Uitbundige canna in de tuin wordt steeds populairder. Door de wortels in het vroege voorjaar te delen, kan deze sierplant, die oorspronkelijk uit India komt, gemakkelijk vermeerderd worden.

Als de winter langzaam ten einde loopt en aarzelend het stokje overdraagt aan de lente, dan is het tijd om de bloeiende pracht van de tuin in de zomer te plannen en te organiseren. De decoratieve canna (Indiase bloemstok) is de laatste jaren steeds populairder geworden bij hobbytuinders.
Het is ook heel gemakkelijk te vermeerderen.
Splijt de wortels in de lente
In het vroege voorjaar, wanneer de temperatuur boven het vriespunt ligt, verwijdert u de knol (wortelstok) uit zijn donkere en koele overwinteringskwartier. De knol wordt nu zorgvuldig in stukken verdeeld, die elk één tot drie ontluikende ogen moeten hebben. Zet de secties vervolgens direct in een pot met handbevochtigde potgrond. Geef de verse knollen nog geen water.
Te veel vocht veroorzaakt rot
Omdat er geen wortels op de knobbeltjes zitten die bedoeld zijn voor vermeerdering, verdragen ze maar net genoeg water om te voorkomen dat hun grond uitdroogt. Zonder wortels zijn ze nog niet in staat om zelf water op te nemen, waardoor het risico bestaat dat ze gaan rotten als ze te nat worden. De knolstukken kunnen na een korte voorkweek al uitgeplant worden.
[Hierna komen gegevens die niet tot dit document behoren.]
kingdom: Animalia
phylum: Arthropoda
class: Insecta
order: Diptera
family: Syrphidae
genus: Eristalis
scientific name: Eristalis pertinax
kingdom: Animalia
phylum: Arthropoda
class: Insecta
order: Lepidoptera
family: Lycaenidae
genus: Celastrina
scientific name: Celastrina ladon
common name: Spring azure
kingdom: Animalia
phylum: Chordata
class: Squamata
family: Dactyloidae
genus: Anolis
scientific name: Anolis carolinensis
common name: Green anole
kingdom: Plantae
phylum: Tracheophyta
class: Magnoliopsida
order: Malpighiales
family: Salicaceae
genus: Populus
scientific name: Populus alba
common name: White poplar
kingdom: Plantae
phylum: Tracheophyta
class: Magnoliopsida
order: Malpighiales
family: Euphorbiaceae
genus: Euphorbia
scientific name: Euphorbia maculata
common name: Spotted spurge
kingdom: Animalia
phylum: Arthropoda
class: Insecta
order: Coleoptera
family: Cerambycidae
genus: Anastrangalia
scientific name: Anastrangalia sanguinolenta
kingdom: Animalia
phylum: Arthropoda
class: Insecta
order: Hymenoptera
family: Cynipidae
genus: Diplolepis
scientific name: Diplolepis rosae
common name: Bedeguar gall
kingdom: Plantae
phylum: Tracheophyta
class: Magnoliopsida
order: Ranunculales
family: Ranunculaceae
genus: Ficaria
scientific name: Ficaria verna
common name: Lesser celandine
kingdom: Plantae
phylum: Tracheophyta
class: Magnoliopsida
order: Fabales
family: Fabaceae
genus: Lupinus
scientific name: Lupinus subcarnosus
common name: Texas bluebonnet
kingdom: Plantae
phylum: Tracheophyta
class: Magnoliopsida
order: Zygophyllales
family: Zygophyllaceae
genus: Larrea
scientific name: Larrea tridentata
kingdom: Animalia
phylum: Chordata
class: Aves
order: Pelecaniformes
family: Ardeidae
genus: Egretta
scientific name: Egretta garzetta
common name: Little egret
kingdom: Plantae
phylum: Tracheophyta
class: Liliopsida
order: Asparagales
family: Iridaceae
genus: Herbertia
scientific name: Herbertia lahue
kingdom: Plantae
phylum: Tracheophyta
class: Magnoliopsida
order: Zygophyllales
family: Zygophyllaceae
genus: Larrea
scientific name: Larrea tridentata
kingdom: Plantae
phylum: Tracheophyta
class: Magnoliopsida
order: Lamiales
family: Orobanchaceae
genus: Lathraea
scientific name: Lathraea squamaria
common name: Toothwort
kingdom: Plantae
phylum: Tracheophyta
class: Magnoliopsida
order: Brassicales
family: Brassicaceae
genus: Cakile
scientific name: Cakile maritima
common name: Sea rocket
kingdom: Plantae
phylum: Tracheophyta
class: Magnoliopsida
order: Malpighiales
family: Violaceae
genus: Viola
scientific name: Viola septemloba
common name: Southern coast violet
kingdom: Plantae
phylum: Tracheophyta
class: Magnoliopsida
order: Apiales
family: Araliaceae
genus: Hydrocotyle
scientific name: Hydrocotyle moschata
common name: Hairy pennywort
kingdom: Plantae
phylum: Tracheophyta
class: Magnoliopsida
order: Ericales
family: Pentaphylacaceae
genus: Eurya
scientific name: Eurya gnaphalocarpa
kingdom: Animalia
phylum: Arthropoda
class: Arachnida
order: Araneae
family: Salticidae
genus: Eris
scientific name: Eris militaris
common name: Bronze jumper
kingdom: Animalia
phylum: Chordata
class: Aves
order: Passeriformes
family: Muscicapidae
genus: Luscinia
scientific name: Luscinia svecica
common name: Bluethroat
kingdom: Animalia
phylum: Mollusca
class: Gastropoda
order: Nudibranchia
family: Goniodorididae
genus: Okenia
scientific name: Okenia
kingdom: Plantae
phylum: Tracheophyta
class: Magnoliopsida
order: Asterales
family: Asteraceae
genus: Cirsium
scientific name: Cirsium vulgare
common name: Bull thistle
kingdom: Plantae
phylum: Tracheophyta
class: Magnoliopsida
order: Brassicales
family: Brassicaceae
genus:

Buiten planten na een vorstperiode
Na het uitplanten ontwikkelen de respectieve delen van de cannaknol zich vervolgens tot een nieuwe plant. Dit neemt dan in de regel zeer snel toe. Je moet er echter voor zorgen dat de canna pas na de vorstperiode buiten staat. De juiste plantdiepte ligt op een diepte die twee of drie keer de diameter van de betreffende wortelknol is. De helft van de groeibreedte van de canna is meestal voldoende als afstand tussen de planten.